L’Association nationale des établissements publics et entreprises du Portefeuille –ANEP- a conduit ses sociétaires au siège de l’Inspection générale des Finances pour une réunion d’échange convoquée par l’Inspecteur général chef de service de l’IGF, Christophe Bitasimwa Bahii. La rencontre était essentiellement axée sur l’annonce d’une autre vague des missions d’encadrement, l’établissement des périmètres opérationnels ainsi que des objectifs de ces missions.
A cette occasion, l’Inspecteur général des Finances, Chef de service a résumé l’essentiel de la rencontre en termes d’une évaluation triennale des résultats et des projections d’ici la fin de l’année 2025.
Les mandataires publics ont profité de ces échanges pour soulever des préoccupations liées à l’exercice de leurs fonctions en rapport avec le travail des inspecteurs des finances en missions dans leurs entreprises.
Rappelons que le 20 août dernier, une autre rencontre avec les mandataires avait permis à l’IGF d’étoffer un mémorandum qui a été déposé auprès de la Première ministre concernant les avantages des mandataires publics, au regard des déficits sur les mesures d’application constatés sur le terrain.
La démarche de l’IGF traduit sa volonté de maintenir le cap sur l’implémentation de la bonne gouvernance et la performance dans les entreprises publiques.
Se mettre d’accord sur les termes de référence
La rencontre stratégique qui s’est donc déroulée dans la salle de réunion Léon Kazumba de l’Inspection générale des Finances le mardi 29 octobre 2025, a aidé à l’établissement des périmètres opérationnels ; la définition des objectifs de ces missions ainsi que l’harmonisation des approches entre d’une part les contrôleurs, et d’autre part les contrôlés sur les termes de référence des missions.
La rencontre a débuté par le mot d’ouverture du chef de service de l’IGF, suivi de l’intervention du Secrétaire exécutif de l’ANEP, Patrick Ngulu qui a épinglé plusieurs difficultés auxquelles sont confrontées les entreprises publiques, notamment les dettes envers le fisc, la restriction de certains avantages pour les présidents des conseils d’administration, ainsi que la levée des indemnités de sortie pour les Directeurs généraux et leurs adjoints.
A son tour, le chef de service de l’IGF, Christophe Bitasimwa a rappelé le bien-fondé de cette rencontre, en particulier le manque de mémos. Pour cette raison, a-t-il expliqué, il était nécessaire pour parler d’un certain nombre des points, notamment du lancement d’autres missions et leur particularité.
Ensuite, il a précisé que les différents échanges ont permis de faire le point sur l’état d’avancement des contrôles, d’évaluer les résultats obtenus en trois ans d’exercice et d’identifier les actions à poursuivre jusqu’à la fin de l’année 2025.

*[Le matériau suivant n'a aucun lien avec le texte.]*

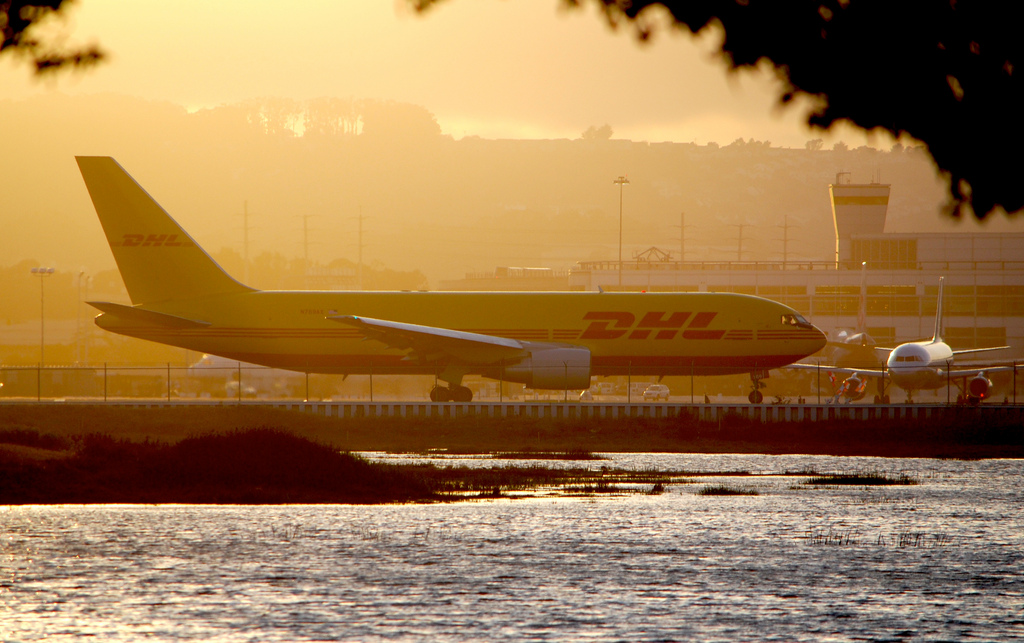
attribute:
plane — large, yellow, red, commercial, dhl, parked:
[70, 146, 830, 410]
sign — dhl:
[573, 306, 727, 350]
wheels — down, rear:
[425, 379, 478, 404]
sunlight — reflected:
[21, 486, 1024, 545]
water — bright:
[3, 439, 1024, 639]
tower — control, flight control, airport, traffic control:
[821, 170, 899, 269]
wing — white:
[330, 308, 527, 366]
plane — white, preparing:
[787, 263, 1024, 409]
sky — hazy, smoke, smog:
[3, 2, 1024, 180]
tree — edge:
[571, 3, 1024, 228]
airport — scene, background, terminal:
[2, 172, 1024, 444]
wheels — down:
[745, 385, 766, 407]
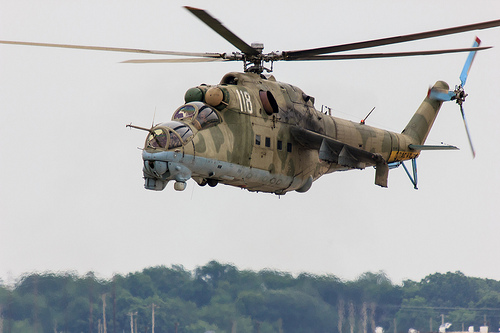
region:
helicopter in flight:
[46, 10, 470, 190]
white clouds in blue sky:
[35, 83, 80, 128]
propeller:
[54, 8, 461, 78]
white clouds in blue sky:
[9, 79, 62, 119]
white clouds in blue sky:
[29, 178, 103, 244]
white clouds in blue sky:
[111, 195, 183, 244]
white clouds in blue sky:
[216, 208, 288, 258]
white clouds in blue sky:
[271, 200, 330, 248]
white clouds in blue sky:
[321, 195, 401, 250]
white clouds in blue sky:
[411, 201, 458, 236]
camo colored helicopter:
[18, 9, 485, 216]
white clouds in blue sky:
[5, 53, 47, 105]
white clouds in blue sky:
[61, 52, 99, 119]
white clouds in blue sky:
[6, 98, 76, 162]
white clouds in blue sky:
[68, 103, 108, 152]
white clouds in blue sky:
[28, 153, 81, 208]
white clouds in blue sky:
[28, 214, 100, 248]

Le numéro un de l’IGF a noté qu’il n’y avait pas, à proprement parler, de difficultés. Cela fait trois ans que nous travaillons dans les entreprises, et tout se passe très bien, a-t-il ajouté, tout en soulignant que le seul point de divergence lié aux avantages des mandataires, a déjà été soumis à l’arbitrage de la Première ministre pour décision.
Avec le lancement de nouvelles missions, l’IGF réaffirme sa détermination à assurer un suivi rigoureux de la gestion des entreprises publiques, en collaboration étroite avec l’ANEP. Cette dynamique de contrôle et de transparence s’inscrit dans la continuité de la mission de l’IGF: garantir la redevabilité, restaurer la discipline financière et promouvoir une gouvernance publique exemplaire en République Démocratique du Congo.